Tekstil sektörü gibi detay odaklı ve hızlı reaksiyon gerektiren bir alanda, manuel süreçlerin verimliliğini artırmak için teknolojiyi en iyi şekilde kullanmayı hedefliyoruz. Geliştirdiğimiz sistemler, üretim hattındaki her aşamada gözle yapılan kontrolleri kusursuz hale getirmek için tasarlandı. Bu çözümler, sensor ve kameralarla entegre görsel analiz teknolojilerini kullanarak, üretim sürecindeki en küçük hataları bile tespit edebiliyor. Böylece hem yüksek kalite standartlarını sürdürüyoruz hem de insan gücüne olan bağımlılığı azaltarak iş gücü maliyetlerini düşürüyoruz.

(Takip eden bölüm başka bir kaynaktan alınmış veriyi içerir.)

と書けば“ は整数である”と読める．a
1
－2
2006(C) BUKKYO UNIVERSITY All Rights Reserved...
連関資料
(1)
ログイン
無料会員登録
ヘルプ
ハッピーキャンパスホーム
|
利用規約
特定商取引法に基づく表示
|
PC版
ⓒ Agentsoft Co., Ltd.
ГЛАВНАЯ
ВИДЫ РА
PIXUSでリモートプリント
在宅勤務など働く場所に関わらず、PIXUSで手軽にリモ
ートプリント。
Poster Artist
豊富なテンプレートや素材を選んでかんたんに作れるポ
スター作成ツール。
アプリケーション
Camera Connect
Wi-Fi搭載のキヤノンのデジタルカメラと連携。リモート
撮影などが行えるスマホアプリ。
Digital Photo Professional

Sektörel talepler, inovasyon rotamızı belirleyen en önemli unsur. Tekstil sektöründe müşterilerimizin en büyük beklentileri arasında düşük maliyet, hatasız ürün teslimatı ve sürekli üretim bulunuyor. Biz de bu ihtiyaçlara yönelik çözümler geliştiriyoruz. Hatalı ürünlerin piyasaya çıkma riskini sıfıra indiren bir kalite kontrol mekanizması sunuyoruz. Aynı zamanda, sistemlerimiz operasyonel verimliliği artırırken üretim hattında zaman ve kaynak tasarrufu sağlıyor.

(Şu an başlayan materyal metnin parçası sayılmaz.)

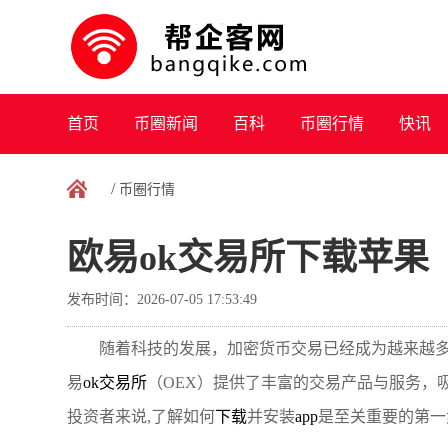
首页
币圈新闻
百科
币圈行情
快讯
/
币圈行情
欧易ok交易所下载苹果
发布时间：2026-07-05 17:53:49
随着科技的发展，加密货币交易已经成为越来越
易
ok交易所
（OEX）提供了丰富的交易产品与服务，
投资者来说,了解如何
下载
并安装
app
是至关重要的第一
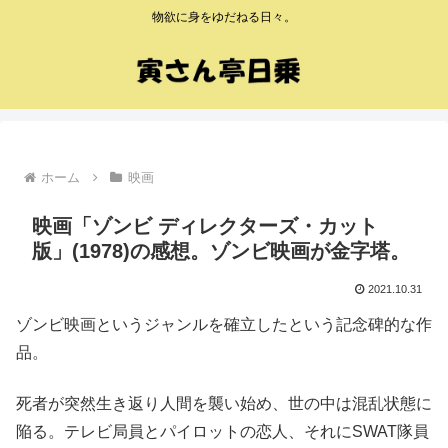
物欲に身をゆだねる日々。
ホーム
映画
映画「ゾンビ ディレクターズ・カット
版」(1978)の感想。ゾンビ映画が金字塔。
2021.10.31
ゾンビ映画というジャンルを確立したという記念碑的な作
品。
死者が突然生き返り人間を襲い始め、世の中は混乱状態に
陥る。テレビ局員とパイロットの恋人、それにSWAT隊員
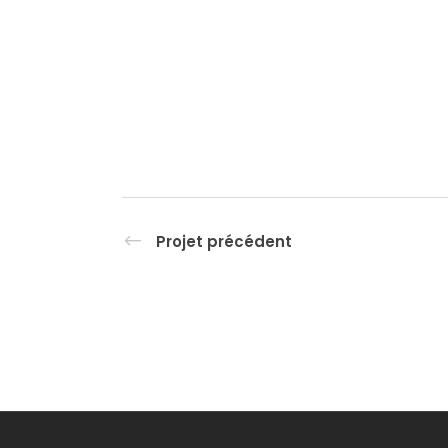
Projet précédent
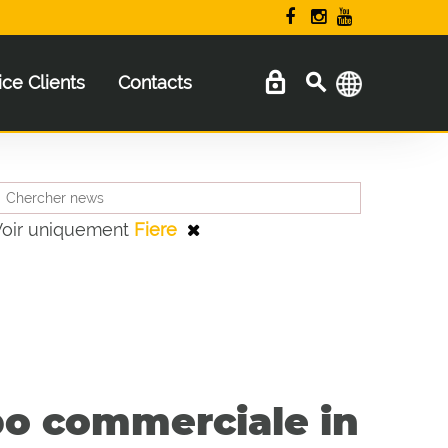
ice Clients
Contacts
Voir uniquement
Fiere
ppo commerciale in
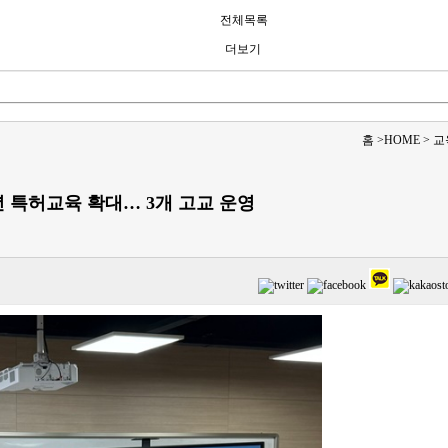
전체목록
더보기
홈
>
HOME
>
교
특허교육 확대… 3개 고교 운영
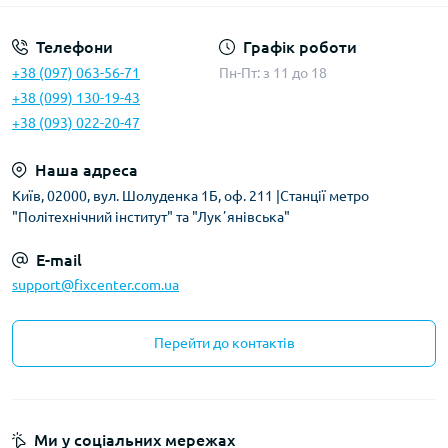
Телефони
Графік роботи
+38 (097) 063-56-71
Пн-Пт: з 11 до 18
+38 (099) 130-19-43
+38 (093) 022-20-47
Наша адреса
Київ, 02000, вул. Шолуденка 1Б, оф. 211 |Станції метро
"Політехнічний інститут" та "Лукʼянівська"
E-mail
support@fixcenter.com.ua
Перейти до контактів
Ми у соціальних мережах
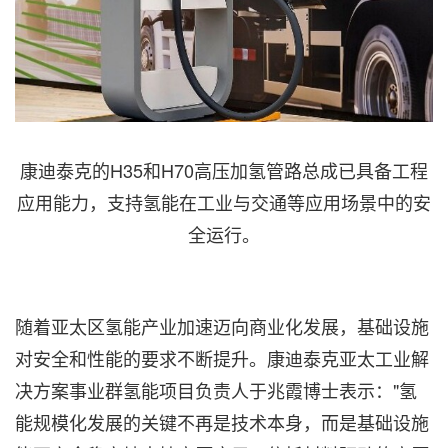
康迪泰克的H35和H70高压加氢管路总成已具备工程
应用能力，支持氢能在工业与交通等应用场景中的安
全运行。
随着亚太区氢能产业加速迈向商业化发展，基础设施
对安全和性能的要求不断提升。康迪泰克亚太工业解
决方案事业群氢能项目负责人于兆霞博士表示："氢
能规模化发展的关键不再是技术本身，而是基础设施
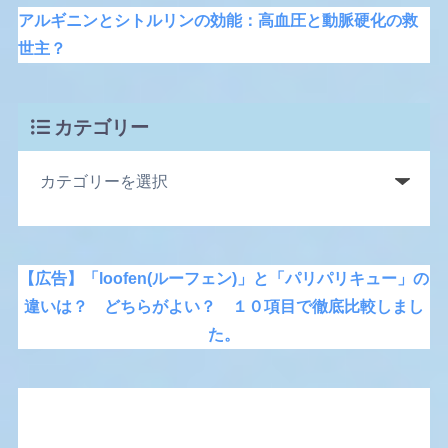
アルギニンとシトルリンの効能：高血圧と動脈硬化の救
世主？
カテゴリー
【広告】「loofen(ルーフェン)」と「パリパリキュー」の
違いは？ どちらがよい？ １０項目で徹底比較しまし
た。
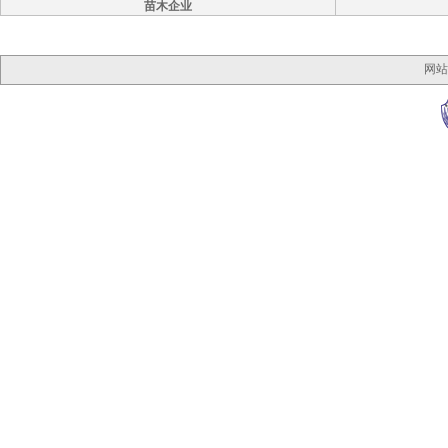
苗木企业
网站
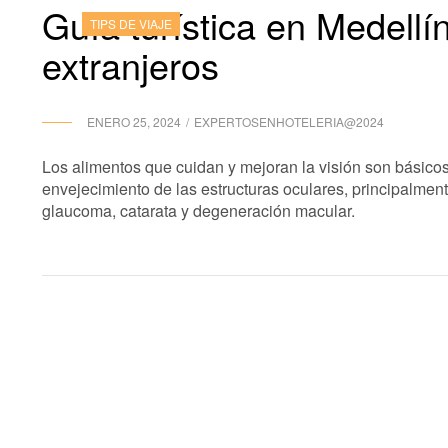
Guía turística en Medellí
Categories
TIPS DE VIAJE
extranjeros
BY
ENERO 25, 2024
EXPERTOSENHOTELERIA@2024
Los alimentos que cuidan y mejoran la visión son básicos
envejecimiento de las estructuras oculares, principalme
glaucoma, catarata y degeneración macular.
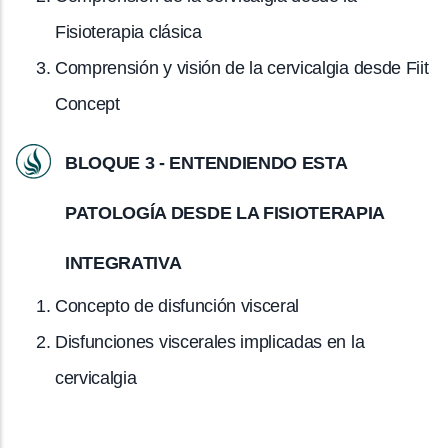
Fisioterapia clásica
Comprensión y visión de la cervicalgia desde Fiit
Concept
BLOQUE 3 - ENTENDIENDO ESTA
PATOLOGÍA DESDE LA FISIOTERAPIA
INTEGRATIVA
Concepto de disfunción visceral
Disfunciones viscerales implicadas en la
cervicalgia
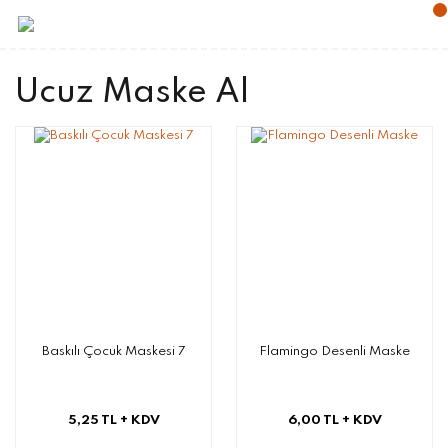
Ucuz Maske Al
Baskılı Çocuk Maskesi 7
Flamingo Desenli Maske
5,25 TL
+ KDV
6,00 TL
+ KDV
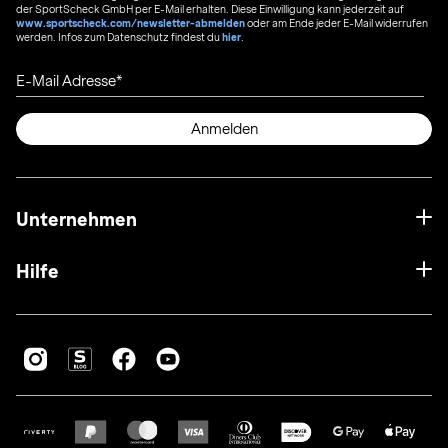
der SportScheck GmbH per E-Mail erhalten. Diese Einwilligung kann jederzeit auf
www.sportscheck.com/newsletter-abmelden
oder am Ende jeder E-Mail widerrufen
werden. Infos zum Datenschutz findest du
hier
.
E-Mail Adresse
Anmelden
Unternehmen
Hilfe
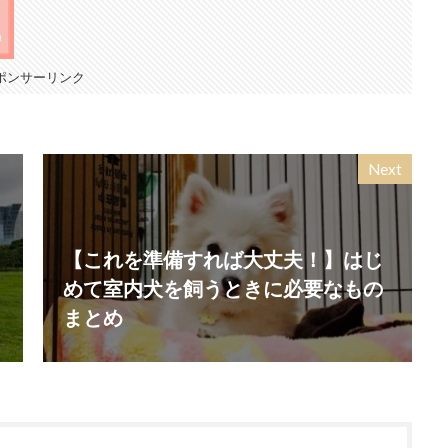
ポンサーリンク
Next
【これを準備すれば大丈夫！】はじ
めて室内犬を飼うときに必要なもの
まとめ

2025 yılında da yapay zekâ teknolojileriyle birlikte, nesnelerin interneti (IoT) ve veri analitiği gibi alanlara da yatırımlarımızı artırmayı planlıyoruz. Bu teknolojiler, üretim süreçlerini daha entegre ve akıllı hale getirerek, tedarik zincirindeki tüm paydaşlara daha fazla değer katmamızı sağlayacak. Hedefimiz, tekstil sektöründe kalite kontrolün her aşamasını yeniden tanımlamak ve yapay zekâ sayesinde bu süreçleri mükemmel hale getirmek. Viquins sistemlerinin tekstil sektöründe hem alıcı hem de satıcı tarafında kalite kontrol standardı olmasını amaçlıyoruz.
“Hem İnovasyona Hem de İnsan Kaynağına Yatırım Yapmaya Devam Edeceğiz”
Konduran A.Ş. olarak, 2025’te ihracat hedefleriniz nelerdir? Bu süreçte öncelikli olarak hangi pazarlara odaklanmayı planlıyorsunuz?
2025 yılı ihracat hedeflerimizi, mevcut pazar payımızı artırmanın yanı sıra yeni bölgelere açılarak büyüme üzerine kurduk. Konduran A.Ş. olarak, inovasyon ve kaliteye dayalı üretim anlayışımızla 2025’te ihracat gelirlerimizi en az %30 artırmayı hedefliyoruz. Bu doğrultuda, Asya ve Orta Doğu gibi pazarlardaki konumumuzu sağlamlaştırırken, Avrupa ve Kuzey Amerika gibi güçlü pazarlara da odaklanıyoruz.
Uluslararası pazarlarda karşılaştığımız en büyük zorluklardan biri, farklı coğrafyalardaki düzenleyici gereklilikler ve lojistik süreçlerin karmaşıklığı. Ancak, bu zorlukları aşmak için yerel iş ortaklıkları kurarak daha güçlü ve sağlam bağlar kurmayı hedefliyor ve dijitalleşme yatırımlarıyla operasyonel süreçlerimizi optimize ediyoruz. 2025 hedeflerimizi gerçekleştirmek için hem inovasyona hem de insan kaynağına yatırım yapmaya devam edeceğiz.